Справившись с волнением, Прасковья выглянула с кухни, чтобы посмотреть на сына. Что-то настораживало ее в нем, либо, что он избегал ее взгляда, либо вот эта его торопливость.
Леша не в нее обличьем пошел. Нельзя сказать, что Прасковья красавица. Но в девках она была видная: и статью, и ростом бог ее не обидел. Ребята, бывало, заглядывались на нее. Алексей же в Игната уродился: ни ростом, ни лицом он неприметен. У него не серые, как у Прасковьи, а какие-то бесцветные глаза, низкий лоб, будто он всегда нахмурен. К тому же он сутулится, отчего руки у него кажутся длинными. Но Прасковья души в нем не чаяла. Леша был единственный ее – ее кровинка!
Фросиных детей она всех воспитала, довела до дела. Все разъехались, разбежались кто куда. Устроены, и квартиры у них, и зарплата хорошая – душа о них не болит. А о Леше как подумает она, так сердце перестает колотиться.
Устроить Алексея, женить его было мечтой Прасковьи. Но об этой своей мечте она молчала.
– Я знаешь что забежал, мам? – Леша заглянул вслед за матерью на кухню.
– Чего?
– Хотел предупредить, что сегодня поздно приду.

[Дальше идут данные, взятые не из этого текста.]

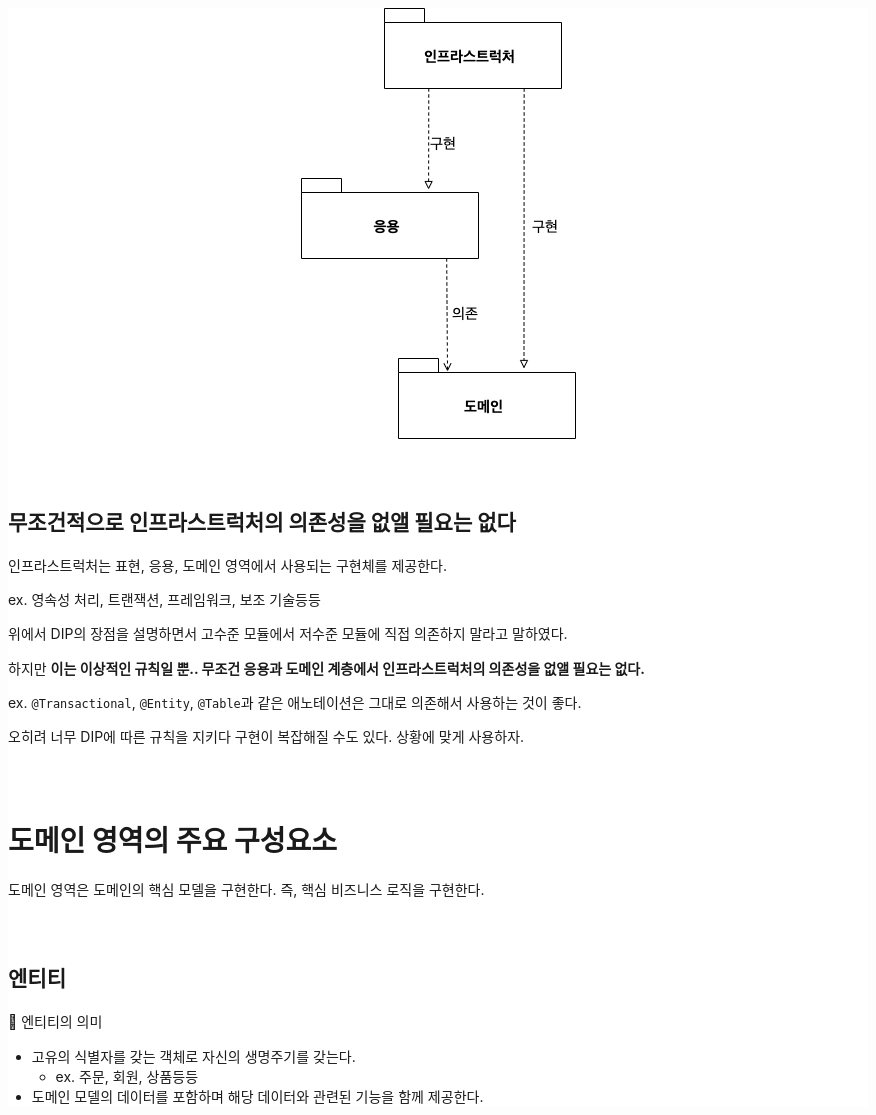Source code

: <p align="center"><img src="./image/dip_architecture.png"> </p>

<br>

## 무조건적으로 인프라스트럭처의 의존성을 없앨 필요는 없다

인프라스트럭처는 표현, 응용, 도메인 영역에서 사용되는 구현체를 제공한다.

ex. 영속성 처리, 트랜잭션, 프레임워크, 보조 기술등등

위에서 DIP의 장점을 설명하면서 고수준 모듈에서 저수준 모듈에 직접 의존하지 말라고 말하였다.

하지만 **이는 이상적인 규칙일 뿐.. 무조건 응용과 도메인 계층에서 인프라스트럭처의 의존성을 없앨 필요는 없다.**

ex. `@Transactional`, `@Entity`, `@Table`과 같은 애노테이션은 그대로 의존해서 사용하는 것이 좋다.

오히려 너무 DIP에 따른 규칙을 지키다 구현이 복잡해질 수도 있다. 상황에 맞게 사용하자.

<br>

# 도메인 영역의 주요 구성요소
도메인 영역은 도메인의 핵심 모델을 구현한다. 즉, 핵심 비즈니스 로직을 구현한다.

<br>

## 엔티티

🤔 엔티티의 의미

* 고유의 식별자를 갖는 객체로 자신의 생명주기를 갖는다.
  * ex. 주문, 회원, 상품등등
* 도메인 모델의 데이터를 포함하며 해당 데이터와 관련된 기능을 함께 제공한다.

– Всякий раз ты говоришь мне об этом. Я уже привыкла.
– Ты не обижайся, мам. Дела есть.
– Авось у тебя каждый день дела. А я думала, что хоть сегодня, ради праздника, пораньше объявишься. Небось отпустил бы Варгин. Думала, на огороде покопаешься.
Уж неделю, а то и больше, все соседи сажают картошку. А у Чернавиных пол-огорода еще не вскопано. Прасковья ругала всех, досталось от нее и Игнату: насажал по всему огороду яблонь. Если б их не было, можно б было огород вспахать. А теперь вот знай копайся между яблонями. Сам Игнат по причине своего увечья копать не может. А у нее, у Прасковьи, сил на огород не хватает. Утром, чуть свет, она бежит на ферму и пропадает там до самого обеда. Прибежит – надо мужиков накормить, в стойло сбегать, подоить Красавку, а там, гладишь, самой схватить что-нибудь надо. Не успела поесть – уд снова на ферму бежать.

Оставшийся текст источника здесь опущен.